What is being asked:
A word-for-word copy of the listing is required, and it must contain no pictures.

Material provided:
____________

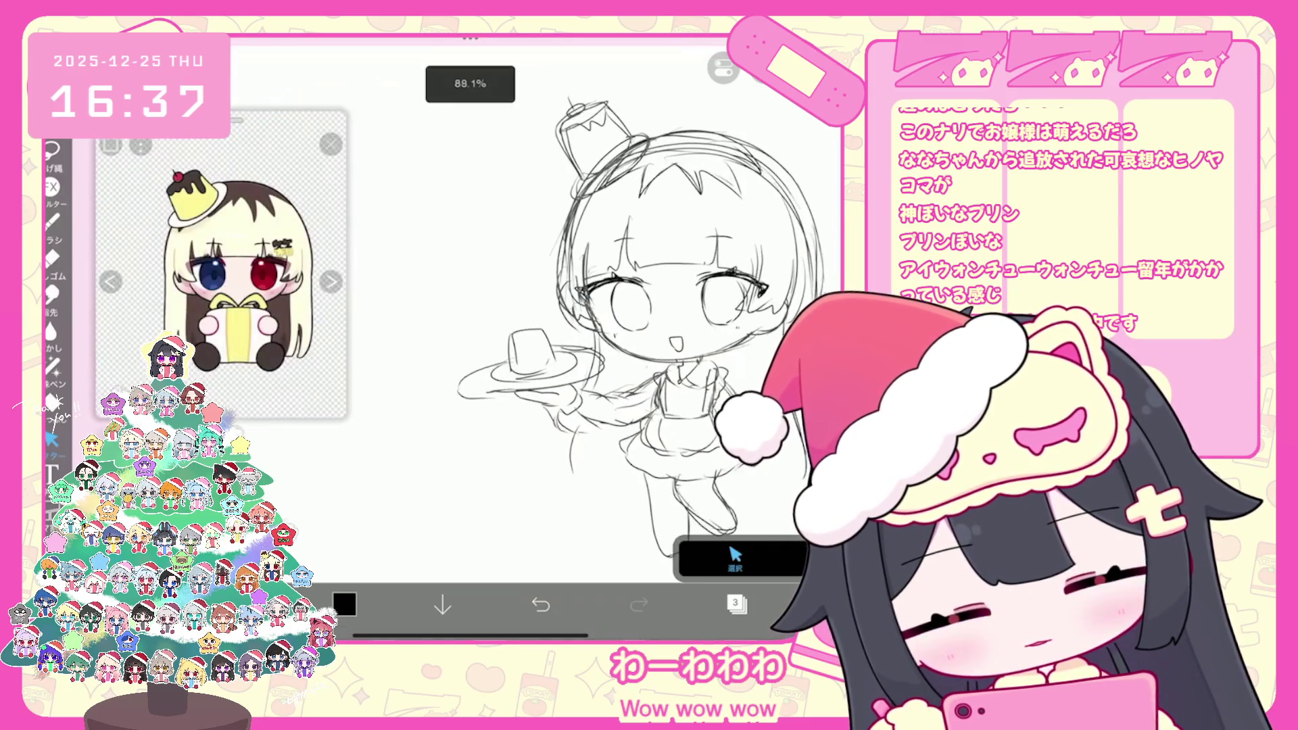
Select the tray and hand area
{"action": "left_click_drag", "start_coordinate": [469, 326], "coordinate": [648, 433]}
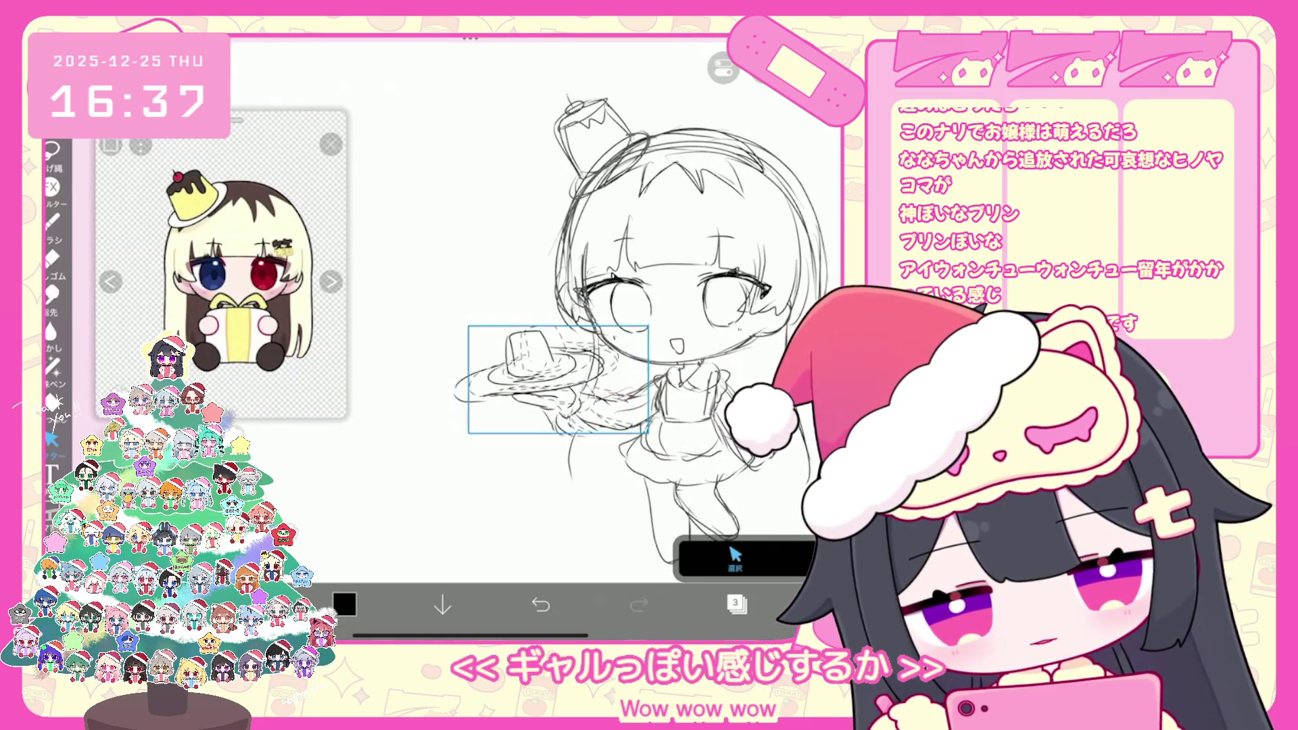
{"action": "scroll", "coordinate": [621, 311], "scroll_direction": "up", "scroll_amount": 2}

____________

Answer area:
Select the tray and hand area
{"action": "left_click_drag", "start_coordinate": [469, 326], "coordinate": [648, 433]}
{"action": "scroll", "coordinate": [621, 311], "scroll_direction": "up", "scroll_amount": 2}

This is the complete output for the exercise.